The model Phantom Damages Elimination Act developed by ALEC members would help normalize lawsuit awards by letting medical damages in lawsuits reflect actual out-of-pocket costs rather than inflated billed rates. Missouri juries can currently award phantom damages that reflect costs no party ever had to bear. These phantom damages are portions of awards for medical expenses –the difference between the list price on a bill and the amount actually accepted as full payment – that no one will ever pay or receive for care. Phantom damages reform would ensure plaintiffs get made whole while keeping inflated awards from making a costly legal system more expensive.

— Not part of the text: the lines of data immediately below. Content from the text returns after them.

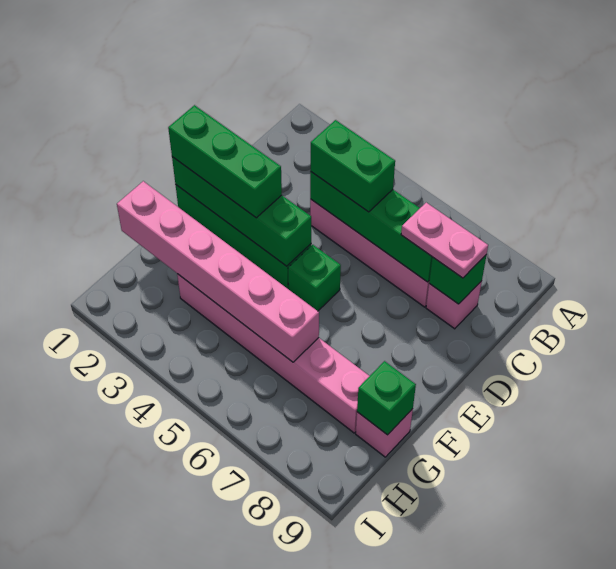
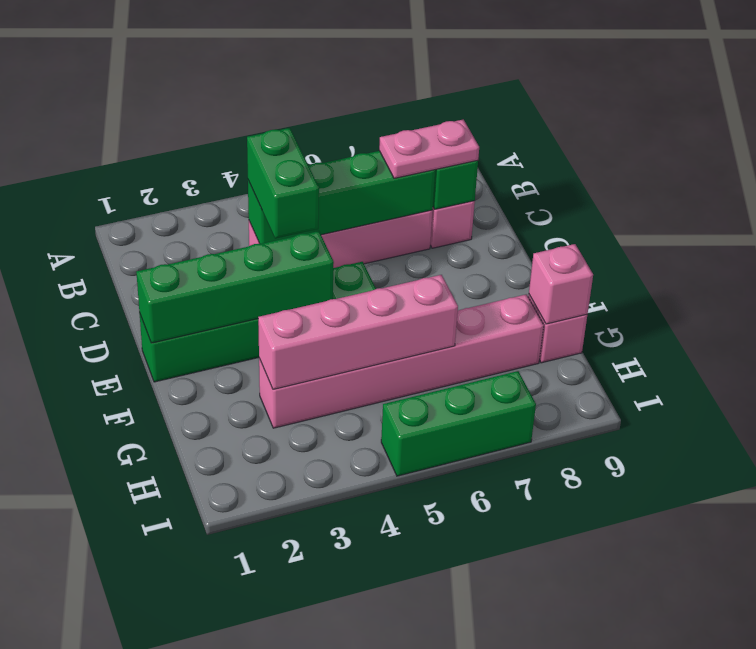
green 1x2 brick [311,120,395,212] -> green 1x2 brick turned to [247,128,319,239]
green 1x3 brick [168,105,282,218] -> green 1x3 brick moved to [381,371,536,476]
pink 1x6 brick [117,181,319,362] -> pink 1x4 brick [258,275,458,389]
green 1x1 brick [357,361,416,435] -> pink 1x1 brick [529,244,593,324]

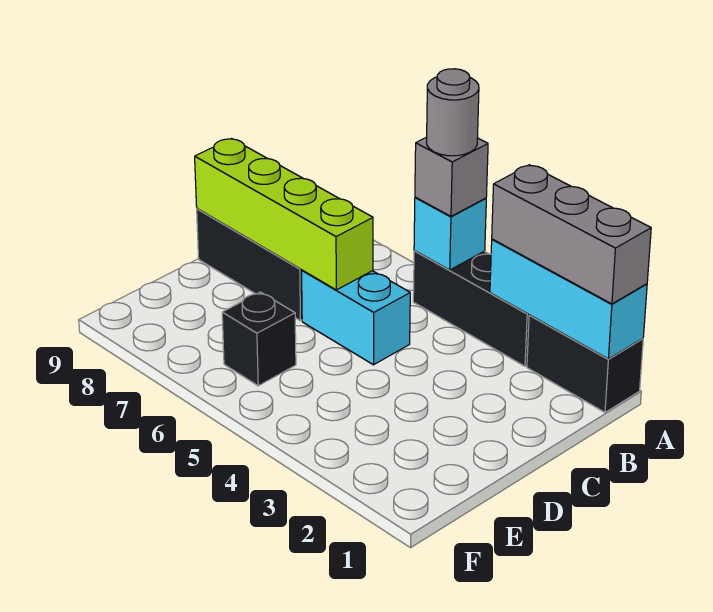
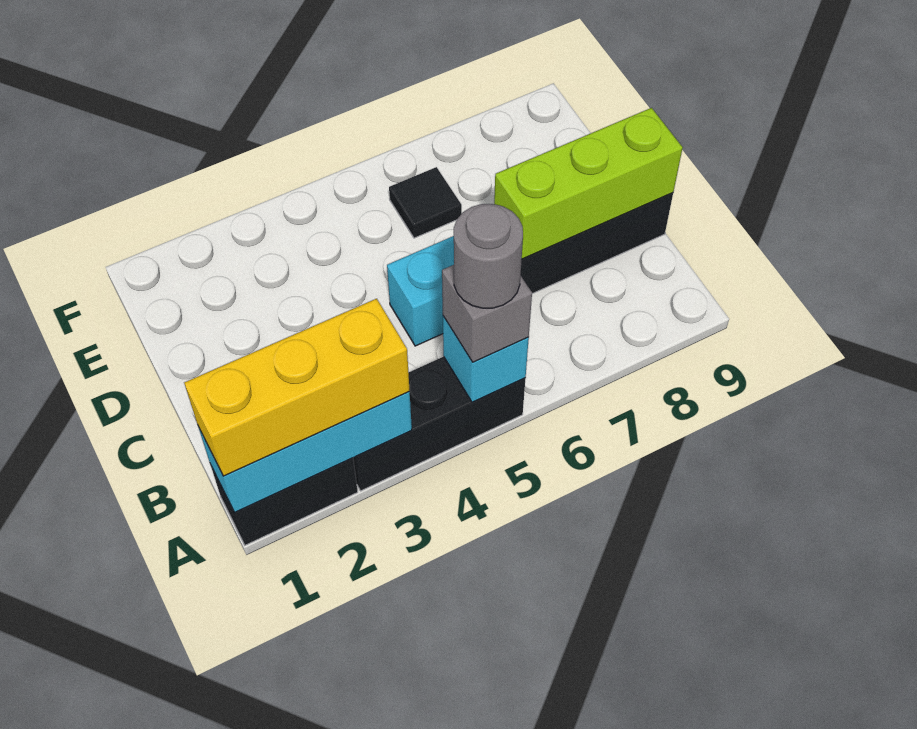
grey 1x3 brick [492,165,651,304] -> yellow 1x3 brick [184,299,410,476]
lime 1x4 brick [195,139,373,290] -> lime 1x3 brick [494,108,683,259]
black 1x1 brick [222,292,296,386] -> black 1x1 tile [389,167,462,238]

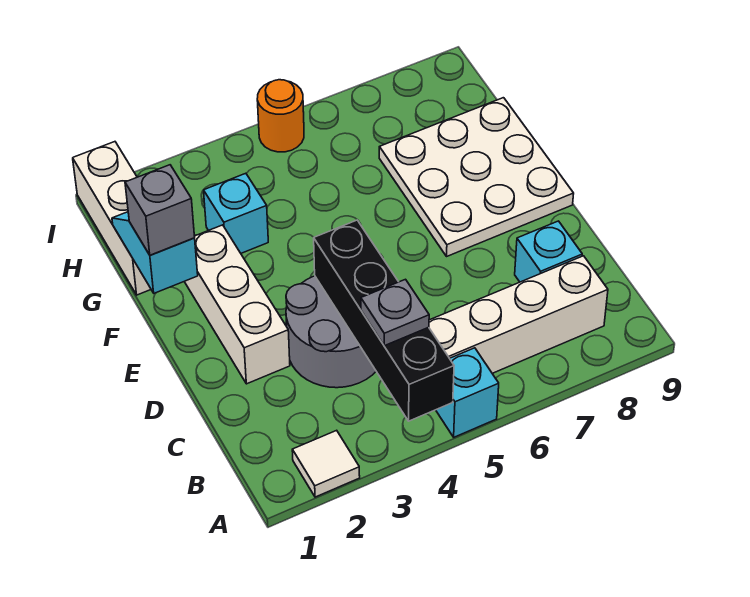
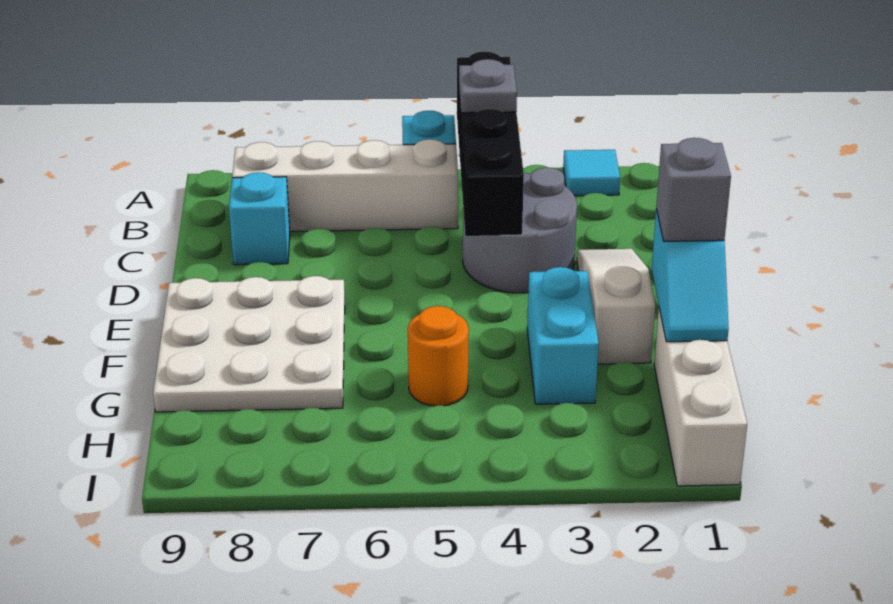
white 1x1 tile [292,430,360,497] -> cyan 1x1 tile [563,150,620,196]
white 1x3 brick [184,225,290,384] -> white 1x3 slope [577,249,655,364]
cyan 1x1 brick [204,173,268,253] -> cyan 1x2 brick [527,267,599,404]
orange 1x1 round brick [257,80,304,152] -> orange 1x1 round brick moved to [408,306,469,406]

The ALEC Private Enforcement of Consumer Protection Statutes Act aims to boost the reasonableness of lawsuits filed under state consumer protection statutes. The Missouri Merchandising Practices Act, much like its sister consumer protection statutes enacted in other states, was created to supplement the work of the Federal Trade Commission to offer additional lines of protection for consumers. The FTC, however, does not create an additional way for consumers to sue. Rather, it receives complaints, reviews them and decides whether action is merited. In all 50 states, however, individuals can sue where they’ve been harmed by an unfair business practice to make them economically whole. Missouri’s MMPA language should be refined to ensure it serves its purpose and doesn’t just provide an alternative place to attempt traditional tort litigation where less proof is typically required. Such reform would require the plaintiff to have actually been harmed in order to bring a claim and would redefine compensatory damages to limit this portion of recovery to out-of-pocket losses.
Many states this year appear poised to consider the issue of asbestos trust transparency, in line with the ALEC Asbestos Claims Transparency Act. The model policy would minimize fraud in the large asbestos lawsuit industry by forcing plaintiffs and their attorneys to be up front with the courts about other defendants that have already been held responsible for the plaintiff’s asbestos injuries. When a company goes bankrupt and has outstanding litigation, courts often set up trusts to pay victims who step forward at a future date. Over 100 companies have gone bankrupt due to asbestos litigation, so there are a number of trusts from which plaintiffs may seek damages. Over the last decade, judges in a handful of courts have uncovered fraudulent lawsuit discrepancies, often in which a plaintiff’s attorney has presented opposing sets of facts to different trusts or in different lawsuits. They place blame on one bankrupted company for all of a plaintiff’s asbestos exposure, recover full damages, then file a lawsuit in court alleging full blame belongs to the new defendant. Reform could offer a simple fix to help preserve scarce asbestos litigation resources by requiring plaintiffs to first file claims against any trusts, then disclose the filing documents and the awards to the court in which they file any subsequent litigation. Transparency under these circumstances is the best way to root out fraudulent, wasteful double dipping.
To encourage job creation, promote market innovation and let Missouri’s economy flourish, the legal system must function fairly and predictably, refraining from punishing good actors and incentivizing frivolous lawsuits. It remains to be seen whether the Missouri legislature and the new governor act to improve its lawsuit laws.